#### [READING PASSAGE]
——
In C# for example, I was trying to apply `Task<ib>` all over the place (yes it is non-idiomatic lowercasing of the interface...totally aware of this sin in C#). And so even with async/await awesomeness, the code is just riddled with async/await, blah blah blah. The same goes for using Rx in C# for a "microservices" engine (I started it before that was a fad and I called them autonomous services lol) and my more recent POC with Rxjs in TypeScript/JavaScript. The point is the whole approach of concurrency and whatnot are "addons" in the form of mutexes, semaphores, critical sections, locks, barriers (I've used quite a few over the years). But with programming on the BEAM(!) with Elixir and Erlang, parallel coding is just a more natural experience, because it's just how it's done.

In my view, this largely stems from the aspect I mentioned: that they have parallel processes, each running its own memory and on a single thread, communicating with message passing (now called the Actor Model but they didn't know that at the time). On top of this fundamental design decision, they built up an awesome infrastructure with OTP, Supervision trees, and more. But anyway, I didn't mean to write that much - but it's just been a delightful experience, since my very first application in Delphi was a transcription app with a from-scratch multi-threaded realtime document checker (like a spell checker, but more pluggable and geared towards transcription with text expansion which is a totally different use case than existing off-the-shelf spell checkers).

achr2 · on Feb 22, 2017

It's odd to have a whole section on coherency and never mention the built-in `volatile` keyword who's entire purpose is to indicate that a variable requires fresh reads..

squeaky-clean · on Feb 22, 2017

> In this case, the correct solution is to mark field _A as volatile. If that’s done, the compiler shouldn’t reorder the reads of _A and _B, because the load of _A has load-acquire semantics. However, I should point out that the .NET Framework, through version 4, doesn’t handle this case correctly and, in fact, marking the _A field as volatile will not prevent the read reordering. This issue has been fixed in the .NET Framework version 4.5.
——
#### [GIVEN INFORMATION]
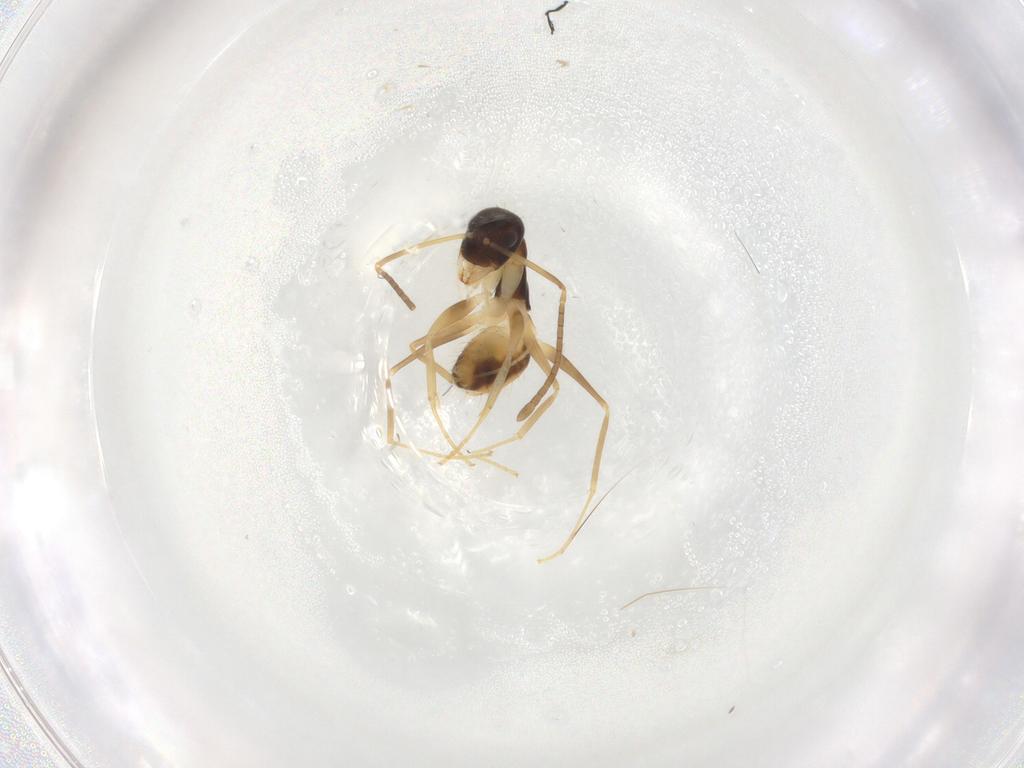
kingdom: Animalia
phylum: Arthropoda
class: Insecta
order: Hymenoptera
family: Formicidae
——
Copy the part of the forum thread starting with "In C# for example, I" and going on through "how it's done.". The records stand apart from the forum thread and are separate material.

In C# for example, I was trying to apply `Task<ib>` all over the place (yes it is non-idiomatic lowercasing of the interface...totally aware of this sin in C#). And so even with async/await awesomeness, the code is just riddled with async/await, blah blah blah. The same goes for using Rx in C# for a "microservices" engine (I started it before that was a fad and I called them autonomous services lol) and my more recent POC with Rxjs in TypeScript/JavaScript. The point is the whole approach of concurrency and whatnot are "addons" in the form of mutexes, semaphores, critical sections, locks, barriers (I've used quite a few over the years). But with programming on the BEAM(!) with Elixir and Erlang, parallel coding is just a more natural experience, because it's just how it's done.